Rachel has continued to be an advocate for cochlear implants, both through www.cochlearimplantonline.com, through speaking up on other blogs and through becoming a Cochlear Awareness Volunteer. This past December, while in Australia, she gave several talks to the employees of Cochlear Corporation about her life as a cochlear implant user. Then, Cochlear flew her to Adelaide where she gave a talk about bilateral cochlear implants at an Auditory-Verbal center there. Also after her freshman year of college, she won the Graham Clark Scholarship Award. “The Graeme Clark Cochlear Scholarship Foundation recognizes the remarkable achievements of Nucleus cochlear implant recipients annually by providing tuition assistance.”

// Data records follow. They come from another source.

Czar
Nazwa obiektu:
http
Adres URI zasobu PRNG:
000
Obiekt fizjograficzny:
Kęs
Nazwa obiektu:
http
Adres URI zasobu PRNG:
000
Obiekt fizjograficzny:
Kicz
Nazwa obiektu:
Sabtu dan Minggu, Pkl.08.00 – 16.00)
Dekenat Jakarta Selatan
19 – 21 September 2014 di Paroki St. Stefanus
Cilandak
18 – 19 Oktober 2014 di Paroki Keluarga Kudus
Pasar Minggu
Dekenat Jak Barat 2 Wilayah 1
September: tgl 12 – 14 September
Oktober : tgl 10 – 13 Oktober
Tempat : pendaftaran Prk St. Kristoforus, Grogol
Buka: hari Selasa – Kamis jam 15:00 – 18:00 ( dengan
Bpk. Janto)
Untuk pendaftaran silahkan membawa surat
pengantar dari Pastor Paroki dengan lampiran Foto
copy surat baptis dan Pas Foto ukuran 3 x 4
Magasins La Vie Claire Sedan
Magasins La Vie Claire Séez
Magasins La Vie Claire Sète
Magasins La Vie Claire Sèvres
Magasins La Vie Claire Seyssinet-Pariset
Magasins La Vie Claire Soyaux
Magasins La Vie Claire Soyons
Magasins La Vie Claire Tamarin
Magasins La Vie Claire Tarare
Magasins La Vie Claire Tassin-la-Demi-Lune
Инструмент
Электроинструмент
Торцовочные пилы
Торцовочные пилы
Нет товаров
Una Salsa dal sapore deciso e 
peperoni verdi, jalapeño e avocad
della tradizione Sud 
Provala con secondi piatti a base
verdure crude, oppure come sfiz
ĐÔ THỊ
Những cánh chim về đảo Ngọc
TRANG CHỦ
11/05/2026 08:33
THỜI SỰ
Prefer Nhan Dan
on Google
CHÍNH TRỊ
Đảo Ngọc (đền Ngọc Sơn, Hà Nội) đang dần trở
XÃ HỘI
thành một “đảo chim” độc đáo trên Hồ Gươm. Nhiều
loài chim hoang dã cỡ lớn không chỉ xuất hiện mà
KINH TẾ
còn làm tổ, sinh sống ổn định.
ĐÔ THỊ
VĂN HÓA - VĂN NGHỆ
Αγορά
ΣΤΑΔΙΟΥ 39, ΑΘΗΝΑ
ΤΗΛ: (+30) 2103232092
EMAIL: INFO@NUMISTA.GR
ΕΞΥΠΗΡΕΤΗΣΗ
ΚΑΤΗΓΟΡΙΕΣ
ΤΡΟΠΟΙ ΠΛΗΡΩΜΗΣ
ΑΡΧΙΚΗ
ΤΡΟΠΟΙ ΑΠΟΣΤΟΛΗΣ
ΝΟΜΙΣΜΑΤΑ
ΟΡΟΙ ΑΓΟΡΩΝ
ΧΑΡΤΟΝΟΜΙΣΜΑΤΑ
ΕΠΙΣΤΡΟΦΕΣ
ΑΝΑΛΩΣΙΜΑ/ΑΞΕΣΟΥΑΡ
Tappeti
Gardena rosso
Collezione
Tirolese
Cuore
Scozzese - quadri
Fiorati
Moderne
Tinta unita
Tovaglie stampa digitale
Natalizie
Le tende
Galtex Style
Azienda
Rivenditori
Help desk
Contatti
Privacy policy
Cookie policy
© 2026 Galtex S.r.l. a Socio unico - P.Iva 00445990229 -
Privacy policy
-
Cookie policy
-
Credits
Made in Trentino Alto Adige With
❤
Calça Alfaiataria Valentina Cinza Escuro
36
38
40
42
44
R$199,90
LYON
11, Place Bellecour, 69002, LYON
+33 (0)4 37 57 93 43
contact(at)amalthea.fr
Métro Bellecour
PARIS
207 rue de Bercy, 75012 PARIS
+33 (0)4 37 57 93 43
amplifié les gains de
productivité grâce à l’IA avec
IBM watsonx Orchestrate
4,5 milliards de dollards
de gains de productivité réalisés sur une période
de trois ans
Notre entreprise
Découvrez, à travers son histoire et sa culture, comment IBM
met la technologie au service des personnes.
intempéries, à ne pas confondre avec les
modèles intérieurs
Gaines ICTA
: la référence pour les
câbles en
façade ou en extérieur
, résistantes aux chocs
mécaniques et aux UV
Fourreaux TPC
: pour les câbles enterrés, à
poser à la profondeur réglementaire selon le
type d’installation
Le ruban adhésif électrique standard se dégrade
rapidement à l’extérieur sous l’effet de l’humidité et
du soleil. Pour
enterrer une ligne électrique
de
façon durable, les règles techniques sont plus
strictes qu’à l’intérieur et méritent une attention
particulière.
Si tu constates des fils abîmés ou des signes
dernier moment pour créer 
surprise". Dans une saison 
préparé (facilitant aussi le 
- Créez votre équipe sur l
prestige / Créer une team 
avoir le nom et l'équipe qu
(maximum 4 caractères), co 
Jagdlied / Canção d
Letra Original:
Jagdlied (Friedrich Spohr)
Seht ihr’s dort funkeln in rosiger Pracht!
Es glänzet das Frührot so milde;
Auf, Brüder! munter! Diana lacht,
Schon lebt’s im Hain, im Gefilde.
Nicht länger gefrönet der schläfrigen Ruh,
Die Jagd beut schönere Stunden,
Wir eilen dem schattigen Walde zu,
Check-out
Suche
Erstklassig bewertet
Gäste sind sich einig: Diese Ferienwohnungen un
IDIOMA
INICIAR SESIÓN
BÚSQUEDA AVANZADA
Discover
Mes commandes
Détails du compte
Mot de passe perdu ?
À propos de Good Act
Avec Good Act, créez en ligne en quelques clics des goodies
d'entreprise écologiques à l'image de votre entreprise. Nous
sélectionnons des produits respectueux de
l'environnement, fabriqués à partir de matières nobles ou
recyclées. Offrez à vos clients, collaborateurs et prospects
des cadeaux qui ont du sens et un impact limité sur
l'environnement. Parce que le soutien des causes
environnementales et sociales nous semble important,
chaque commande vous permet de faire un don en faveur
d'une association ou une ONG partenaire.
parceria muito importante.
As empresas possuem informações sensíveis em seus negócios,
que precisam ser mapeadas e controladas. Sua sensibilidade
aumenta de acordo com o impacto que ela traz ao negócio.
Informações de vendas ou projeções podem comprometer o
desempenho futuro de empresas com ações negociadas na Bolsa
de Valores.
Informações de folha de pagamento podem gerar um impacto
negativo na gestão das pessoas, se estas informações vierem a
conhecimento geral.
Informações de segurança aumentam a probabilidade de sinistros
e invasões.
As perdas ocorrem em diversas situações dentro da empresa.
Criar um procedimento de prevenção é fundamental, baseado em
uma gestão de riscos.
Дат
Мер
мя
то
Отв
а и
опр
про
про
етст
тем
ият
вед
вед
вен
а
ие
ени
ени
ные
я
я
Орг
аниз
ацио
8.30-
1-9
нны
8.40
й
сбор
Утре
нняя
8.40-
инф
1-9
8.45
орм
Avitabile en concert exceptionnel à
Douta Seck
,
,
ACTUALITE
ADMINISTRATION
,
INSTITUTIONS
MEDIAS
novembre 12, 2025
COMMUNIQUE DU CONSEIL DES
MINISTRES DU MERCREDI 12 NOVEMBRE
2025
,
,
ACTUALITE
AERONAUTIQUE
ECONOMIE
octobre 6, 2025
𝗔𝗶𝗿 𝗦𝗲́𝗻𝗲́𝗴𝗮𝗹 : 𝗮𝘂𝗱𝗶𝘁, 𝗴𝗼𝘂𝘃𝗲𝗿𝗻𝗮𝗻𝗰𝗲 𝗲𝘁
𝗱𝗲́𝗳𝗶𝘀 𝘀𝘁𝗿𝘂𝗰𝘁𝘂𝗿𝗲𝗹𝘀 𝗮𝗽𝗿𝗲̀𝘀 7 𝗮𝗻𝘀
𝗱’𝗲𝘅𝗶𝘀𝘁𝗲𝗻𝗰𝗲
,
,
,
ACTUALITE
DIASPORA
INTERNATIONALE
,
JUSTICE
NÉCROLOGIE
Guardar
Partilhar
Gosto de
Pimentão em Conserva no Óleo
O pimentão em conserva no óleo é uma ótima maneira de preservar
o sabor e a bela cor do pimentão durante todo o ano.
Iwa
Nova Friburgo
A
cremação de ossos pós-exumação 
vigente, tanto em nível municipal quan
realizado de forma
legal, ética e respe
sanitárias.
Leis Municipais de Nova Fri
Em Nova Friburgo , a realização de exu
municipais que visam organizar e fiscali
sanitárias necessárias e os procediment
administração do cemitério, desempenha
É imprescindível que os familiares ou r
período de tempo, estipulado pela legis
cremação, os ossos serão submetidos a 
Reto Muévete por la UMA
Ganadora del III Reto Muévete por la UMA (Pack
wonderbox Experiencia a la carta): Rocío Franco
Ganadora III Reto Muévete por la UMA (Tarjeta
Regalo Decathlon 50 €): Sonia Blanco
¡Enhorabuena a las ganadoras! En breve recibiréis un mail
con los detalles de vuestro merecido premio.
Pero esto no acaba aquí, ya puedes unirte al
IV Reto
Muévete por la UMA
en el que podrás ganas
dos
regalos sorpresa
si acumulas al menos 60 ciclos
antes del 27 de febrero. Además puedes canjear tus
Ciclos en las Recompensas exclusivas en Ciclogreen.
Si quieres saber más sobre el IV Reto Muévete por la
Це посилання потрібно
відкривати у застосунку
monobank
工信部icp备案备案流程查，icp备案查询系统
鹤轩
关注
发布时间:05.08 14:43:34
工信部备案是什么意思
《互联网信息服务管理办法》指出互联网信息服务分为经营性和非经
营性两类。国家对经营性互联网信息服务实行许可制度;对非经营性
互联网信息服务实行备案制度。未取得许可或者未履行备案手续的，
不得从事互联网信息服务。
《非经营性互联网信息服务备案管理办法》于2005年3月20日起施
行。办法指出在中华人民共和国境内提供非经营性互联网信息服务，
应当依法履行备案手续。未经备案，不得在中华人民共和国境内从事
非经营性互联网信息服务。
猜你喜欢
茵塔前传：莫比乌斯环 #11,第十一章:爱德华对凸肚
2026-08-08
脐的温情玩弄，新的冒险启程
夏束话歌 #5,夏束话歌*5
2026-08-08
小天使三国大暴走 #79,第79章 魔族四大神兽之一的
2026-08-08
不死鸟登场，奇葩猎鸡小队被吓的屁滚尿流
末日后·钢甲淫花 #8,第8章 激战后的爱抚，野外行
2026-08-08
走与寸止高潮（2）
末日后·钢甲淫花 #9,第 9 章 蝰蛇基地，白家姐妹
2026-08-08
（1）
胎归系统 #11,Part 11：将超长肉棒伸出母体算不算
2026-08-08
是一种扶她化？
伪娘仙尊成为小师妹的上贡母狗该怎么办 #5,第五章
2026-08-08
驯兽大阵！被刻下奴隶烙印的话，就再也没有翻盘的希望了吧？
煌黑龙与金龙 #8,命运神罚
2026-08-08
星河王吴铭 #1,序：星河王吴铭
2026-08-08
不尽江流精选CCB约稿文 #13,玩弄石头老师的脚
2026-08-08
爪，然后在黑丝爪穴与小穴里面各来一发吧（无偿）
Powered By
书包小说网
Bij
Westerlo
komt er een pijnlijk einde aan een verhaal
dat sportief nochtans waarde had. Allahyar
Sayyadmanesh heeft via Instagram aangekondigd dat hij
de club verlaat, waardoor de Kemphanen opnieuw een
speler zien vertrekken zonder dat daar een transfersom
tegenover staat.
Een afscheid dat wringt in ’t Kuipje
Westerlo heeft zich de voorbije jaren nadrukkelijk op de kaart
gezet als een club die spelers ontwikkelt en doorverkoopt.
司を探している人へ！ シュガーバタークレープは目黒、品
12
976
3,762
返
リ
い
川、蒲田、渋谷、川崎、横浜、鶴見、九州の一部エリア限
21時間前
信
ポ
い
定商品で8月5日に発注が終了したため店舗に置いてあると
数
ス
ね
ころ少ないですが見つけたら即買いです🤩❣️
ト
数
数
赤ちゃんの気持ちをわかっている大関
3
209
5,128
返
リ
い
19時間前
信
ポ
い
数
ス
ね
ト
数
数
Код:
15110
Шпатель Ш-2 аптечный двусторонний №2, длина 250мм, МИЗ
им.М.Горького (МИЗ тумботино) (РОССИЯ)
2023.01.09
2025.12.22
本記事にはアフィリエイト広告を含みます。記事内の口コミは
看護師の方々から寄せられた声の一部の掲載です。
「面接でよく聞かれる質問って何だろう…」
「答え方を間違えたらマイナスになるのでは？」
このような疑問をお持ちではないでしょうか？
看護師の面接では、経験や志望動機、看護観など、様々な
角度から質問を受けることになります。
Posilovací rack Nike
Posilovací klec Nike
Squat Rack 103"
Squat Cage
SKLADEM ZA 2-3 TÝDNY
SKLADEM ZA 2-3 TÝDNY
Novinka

Rachel cites her philosophy in the form of a quote, “Today is a gift. That’s why it’s called the present.” That is how she views her RP. There is much promising research into an effective treatment for RP that Elliot and I follow very closely. One particular treatment is already in phase II/III clinical trials, and our hope is to get Rachel into the next phase of clinical trials, although we don’t yet know when that will be. There is so much promising research, including gene therapy, stem cell transplants, and drugs, that we believe there will be an effective treatment in our girls’ lifetime. It just can’t come soon enough. Meanwhile, Rachel and Jessica continue to live their lives from day to day, taking full advantage of all that life has to offer.